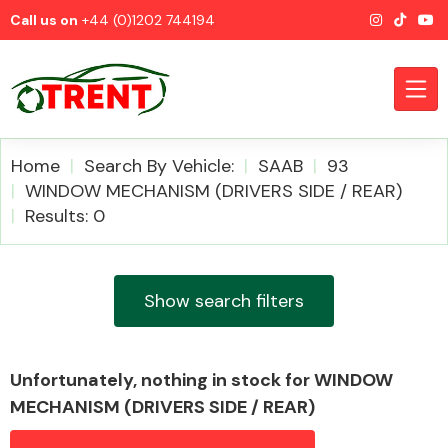
Call us on
+44 (0)1202 744194
Home
Search By Vehicle:
SAAB
93
WINDOW MECHANISM (DRIVERS SIDE / REAR)
Results: 0
CATEGORIES
Show search filters
Airbags
Unfortunately, nothing in stock for WINDOW
MECHANISM (DRIVERS SIDE / REAR)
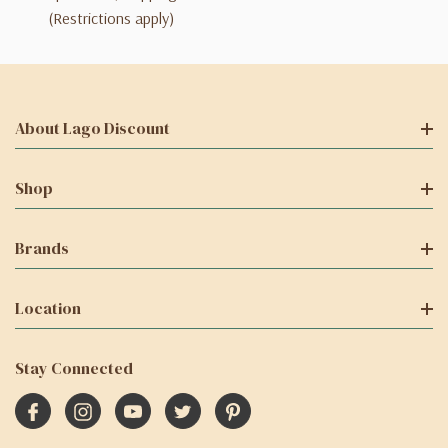
(Restrictions apply)
About Lago Discount
Shop
Brands
Location
Stay Connected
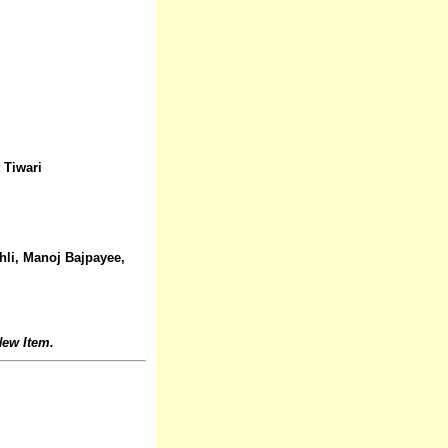
 Tiwari
hli, Manoj Bajpayee,
ew Item.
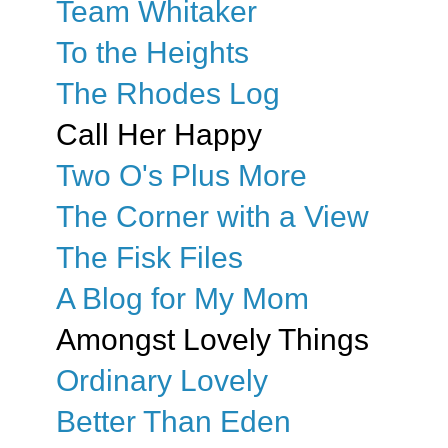
Team Whitaker
To the Heights
The Rhodes Log
Call Her Happy
Two O's Plus More
The Corner with a View
The Fisk Files
A Blog for My Mom
Amongst Lovely Things
Ordinary Lovely
Better Than Eden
-=-=-=-=-
PROMPT -> Return each line of the listing that holds the word "SIDE".

ANSWER SECTION ->
WINDOW MECHANISM (DRIVERS SIDE / REAR)
MECHANISM (DRIVERS SIDE / REAR)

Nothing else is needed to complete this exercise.